Exercise: Where does the word "equal" occur in the data below? Copy each line that holds it.

Stored data:
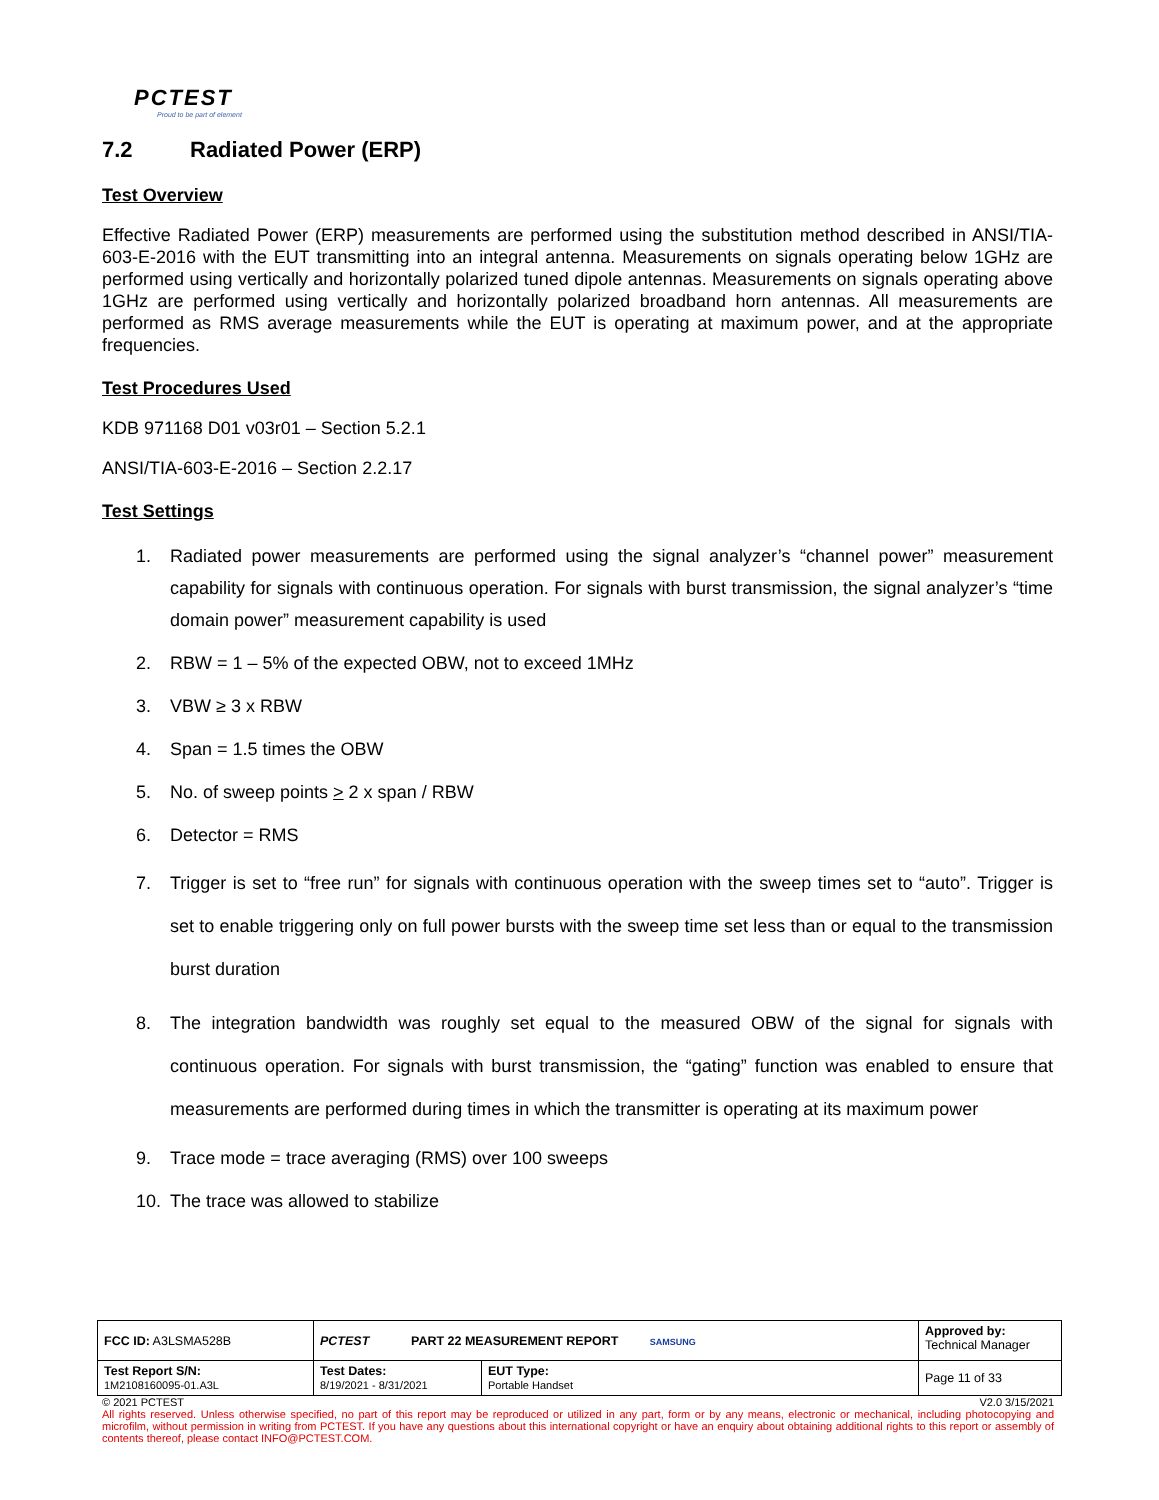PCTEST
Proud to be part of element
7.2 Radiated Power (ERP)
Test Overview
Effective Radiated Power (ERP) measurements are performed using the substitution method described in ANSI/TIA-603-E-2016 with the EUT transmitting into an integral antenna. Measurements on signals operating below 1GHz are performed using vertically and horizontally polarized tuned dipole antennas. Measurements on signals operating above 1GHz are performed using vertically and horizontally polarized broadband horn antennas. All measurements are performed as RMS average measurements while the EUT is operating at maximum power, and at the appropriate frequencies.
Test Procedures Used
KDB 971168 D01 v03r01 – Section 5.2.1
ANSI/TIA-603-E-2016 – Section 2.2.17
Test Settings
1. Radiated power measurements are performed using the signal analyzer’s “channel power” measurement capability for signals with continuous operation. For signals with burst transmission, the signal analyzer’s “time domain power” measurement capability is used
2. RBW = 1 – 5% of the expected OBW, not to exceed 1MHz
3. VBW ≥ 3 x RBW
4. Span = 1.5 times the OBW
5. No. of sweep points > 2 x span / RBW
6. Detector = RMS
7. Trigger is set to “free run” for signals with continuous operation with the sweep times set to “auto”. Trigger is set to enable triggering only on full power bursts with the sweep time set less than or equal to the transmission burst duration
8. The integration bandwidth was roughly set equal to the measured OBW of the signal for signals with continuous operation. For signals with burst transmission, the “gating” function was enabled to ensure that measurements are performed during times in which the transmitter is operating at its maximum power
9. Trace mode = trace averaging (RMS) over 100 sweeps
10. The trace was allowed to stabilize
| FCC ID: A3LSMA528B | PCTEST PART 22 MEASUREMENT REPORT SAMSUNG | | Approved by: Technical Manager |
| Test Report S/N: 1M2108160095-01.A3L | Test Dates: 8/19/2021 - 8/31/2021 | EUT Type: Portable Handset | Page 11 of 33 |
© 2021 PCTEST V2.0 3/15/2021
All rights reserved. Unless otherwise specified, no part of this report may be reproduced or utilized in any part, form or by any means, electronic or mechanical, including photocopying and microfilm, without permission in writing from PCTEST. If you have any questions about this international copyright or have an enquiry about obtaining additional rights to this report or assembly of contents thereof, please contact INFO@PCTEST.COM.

Reply:
7. Trigger is set to “free run” for signals with continuous operation with the sweep times set to “auto”. Trigger is set to enable triggering only on full power bursts with the sweep time set less than or equal to the transmission burst duration
8. The integration bandwidth was roughly set equal to the measured OBW of the signal for signals with continuous operation. For signals with burst transmission, the “gating” function was enabled to ensure that measurements are performed during times in which the transmitter is operating at its maximum power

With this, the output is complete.